I’ve never known so many shutdowns inside 2 weeks as the last two have been. Even websites pirating manga were shut down. What happened? What’s with this massive legal wave of shutdowns, and why now?
I’ve never known so many shutdowns inside 2 weeks as the last two have been. Even websites pirating manga were shut down. What happened? What’s with this massive legal wave of shutdowns, and why now?
PerogiBoi here probably has it right. I remember during the heyday of Piracy in the early 2000’s strings of sites coming down, Comcast getting busted for illegally using Sandvine to throttle or even outright block bittorrent traffic, Limewire being sued for more money than existed in the entire monetary system of the planet at the time, and corruptly buying out the courts of a foreign country so we could put The Pirate Bay admins in prison.
When people start putting on their piracy hats, they bring out the big legal guns.
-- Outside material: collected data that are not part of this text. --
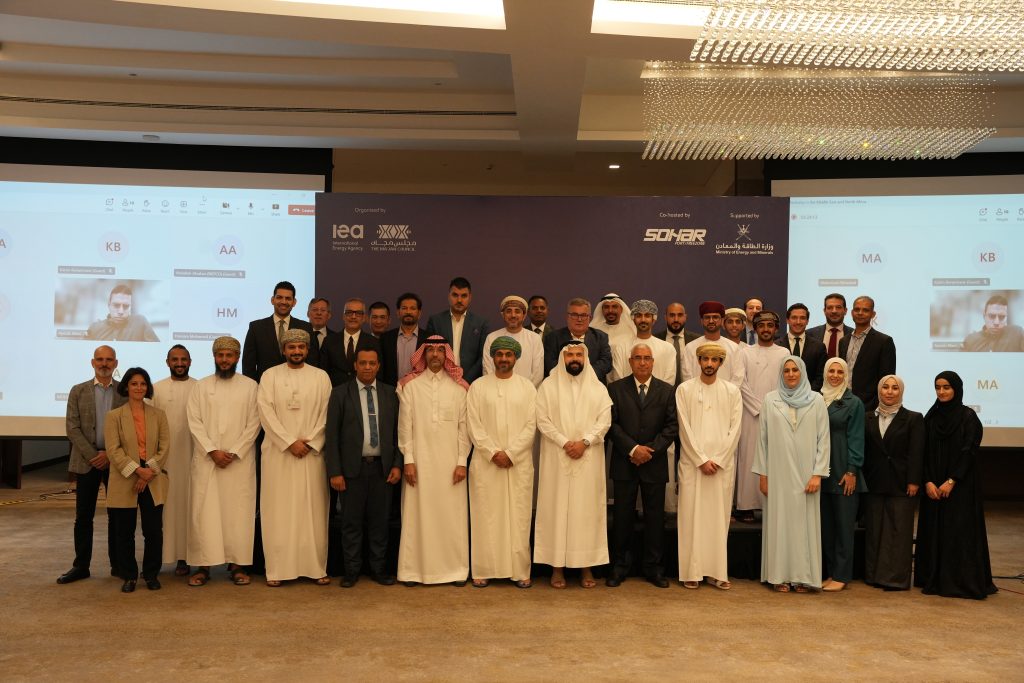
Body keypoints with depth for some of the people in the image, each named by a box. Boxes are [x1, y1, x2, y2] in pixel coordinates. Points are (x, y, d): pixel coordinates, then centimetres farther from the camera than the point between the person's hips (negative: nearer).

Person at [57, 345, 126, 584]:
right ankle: (81, 566, 13)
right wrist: (93, 456, -10)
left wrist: (110, 454, -10)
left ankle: (118, 564, 13)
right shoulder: (78, 391, 6)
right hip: (86, 461, 1)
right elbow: (72, 428, 0)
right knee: (83, 516, 4)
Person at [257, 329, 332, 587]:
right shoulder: (270, 376, 5)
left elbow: (326, 414, 3)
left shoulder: (321, 377, 7)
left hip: (312, 452, 1)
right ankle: (277, 569, 6)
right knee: (278, 510, 1)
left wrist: (310, 443, -9)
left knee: (313, 508, 2)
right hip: (278, 452, 0)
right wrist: (290, 442, -11)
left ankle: (316, 567, 8)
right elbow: (266, 412, -4)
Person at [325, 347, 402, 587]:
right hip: (353, 467, -2)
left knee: (380, 521, 8)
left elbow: (398, 432, 8)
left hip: (383, 468, 2)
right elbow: (332, 435, -2)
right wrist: (334, 472, -7)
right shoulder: (341, 393, 1)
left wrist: (397, 465, -1)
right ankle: (351, 570, 16)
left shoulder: (390, 394, 7)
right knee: (351, 522, 5)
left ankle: (379, 568, 18)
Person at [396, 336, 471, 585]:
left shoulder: (458, 387, 5)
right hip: (419, 461, 0)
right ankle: (414, 569, 12)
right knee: (417, 515, 3)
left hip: (450, 462, 1)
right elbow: (405, 425, 1)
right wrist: (408, 460, -5)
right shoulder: (410, 385, 4)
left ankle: (455, 569, 13)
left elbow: (464, 427, 4)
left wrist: (462, 461, -2)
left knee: (452, 515, 3)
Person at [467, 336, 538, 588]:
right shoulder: (478, 386, 4)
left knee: (518, 516, 2)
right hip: (485, 462, 0)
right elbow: (474, 425, -1)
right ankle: (483, 570, 10)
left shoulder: (527, 387, 6)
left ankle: (520, 571, 9)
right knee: (485, 516, 2)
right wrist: (493, 453, -10)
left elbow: (530, 426, 0)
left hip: (519, 462, 0)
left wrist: (510, 453, -10)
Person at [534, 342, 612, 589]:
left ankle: (587, 566, 9)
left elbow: (604, 420, -1)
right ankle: (557, 566, 6)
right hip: (556, 458, -1)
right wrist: (564, 442, -14)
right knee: (557, 507, 0)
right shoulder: (548, 386, 4)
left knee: (588, 509, 2)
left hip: (589, 459, 1)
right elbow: (542, 420, -3)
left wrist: (584, 442, -14)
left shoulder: (598, 388, 8)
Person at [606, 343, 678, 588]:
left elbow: (672, 425, 1)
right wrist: (632, 449, -13)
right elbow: (611, 423, -3)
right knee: (622, 516, 4)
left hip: (655, 464, 1)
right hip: (624, 463, -1)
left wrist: (651, 449, -10)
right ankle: (620, 567, 13)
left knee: (655, 517, 5)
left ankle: (654, 569, 15)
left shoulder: (666, 390, 7)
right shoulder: (616, 388, 4)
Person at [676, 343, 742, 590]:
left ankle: (717, 572, 10)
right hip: (692, 462, -1)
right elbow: (684, 428, -3)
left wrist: (718, 460, -7)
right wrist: (701, 459, -8)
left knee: (719, 517, 4)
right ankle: (692, 571, 5)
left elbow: (735, 429, 2)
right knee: (691, 516, 0)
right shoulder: (685, 389, 2)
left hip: (723, 464, 1)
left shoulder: (732, 392, 7)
EDIT: I will literally never get over Limewire being sued for more money than existed. It proved, without a shadow of a doubt, in my mind, exactly how bullshit the fines for individual copyright violations are. If piracy resulted in more money than exists… you can’t prove to me that that is a lost sale. Because there literally was never enough money to have afforded the purchases to begin with.
Huh, TIL.
Regarding your edit, that amount wasn’t the cumulated cost of whatever Limewire were distributing, that would be idiotic indeed; rather the RIAA tried to call for a ruling that somehow those guys were causing $150,000 in damages - per instance. Now the article unfortunately doesn’t state how they possibly tried to justify that number, and I can’t be bothered to research that myself. Another thing that would interest me is how the plaintiff expected them to pay with almost every dollar on Earth.
So while I don’t think this had anything to do with “lost sales”, I do agree with the possible fines and damage calculations not being fit for any sort of realistic purpose at all.
If i remember correctly the justification was pretty much “trust me, bro”.